Drexel CCI Mourns Former Associate Professor M. Carl Drott, PhD

M. Carl DrottThe College of Computing & Informatics (CCI) at Drexel University is deeply saddened to announce that M. Carl Drott, PhD, former associate professor of information science, passed away on May 6.

As associate professor, Drott taught hundreds of students in information systems courses over 41 years at Drexel’s College of Computing & Informatics, formerly the College of Information Science and Technology. He retired in August 2020.

Prior to joining Drexel, Drott was visiting professor of information systems at the International Management Center in Budapest, Hungary. He also served as director of academic computing and chair of the Department of Computer Science at the University of the Virgin Islands, and as head of the Department of Operations Research at the University of Michigan’s Library.

Drott’s background and training centered around industrial engineering, including operations research, stochastic processes, decision theory and computer simulation. He earned an MS in engineering and a PhD in industrial and operations engineering from the University of Michigan.

He authored software programs to help people with grammar and writing, as well as two books, Measuring Student Information Use: A Guide for School Library Media Specialists (with the late Professor Emeritus Jacqueline C. Mancall, PhD) and Dr.

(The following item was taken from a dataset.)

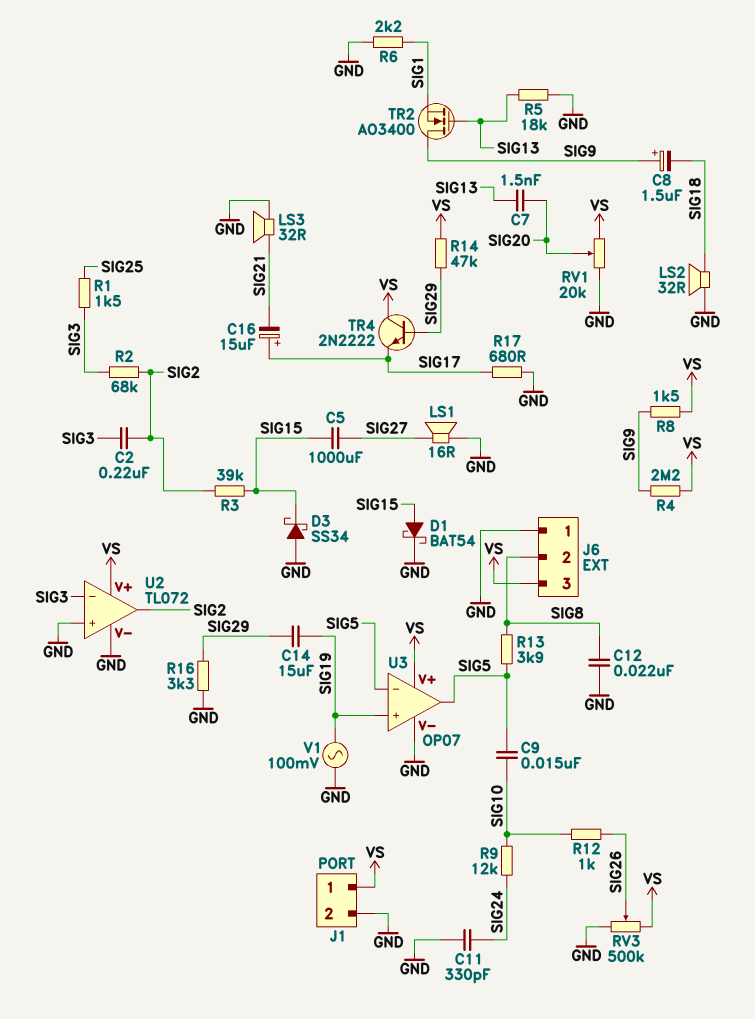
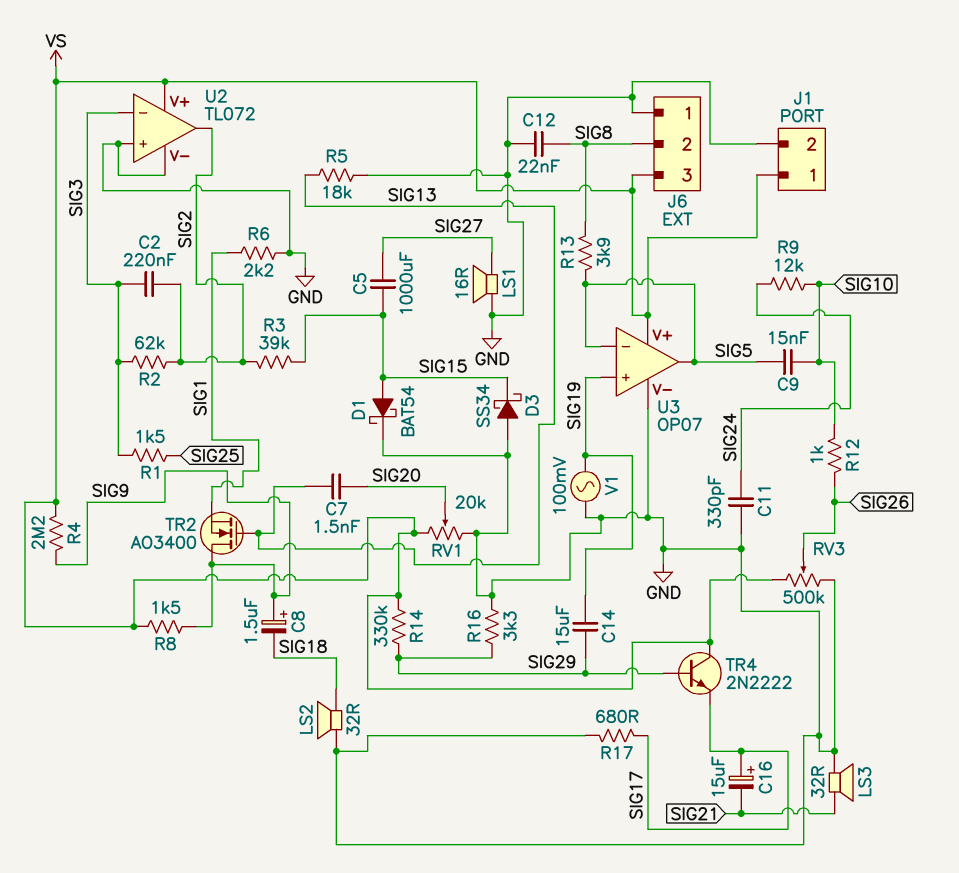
R2: 68k (SIG2, SIG3) -> 62k (SIG2, SIG3)
R14: 47k (SIG29, VS) -> 330k (SIG29, VS)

Drott's Random Sampler Using the Computer as a Tool for Library Management (both with Libraries Unlimited, 1983 and 1993, respectively).

Drott was a distinguished researcher and scholar in areas such as open access; information resources management; computer programming; computerized text processing; computer applications; research design and statistical analysis; information systems analysis; information systems research; scientific communication; cognitive processes; and webpage design and evaluation. He held editorships at the Journal of the American Society for Information Science and Journal of the American Society for Information Science, and reviewed proposals for the National Science Foundation and Social Sciences and Humanities Research Council of Canada. He was the recipient of numerous honors and awards, including the prestigious Lindback Foundation Award for Distinguished Teaching in 1979.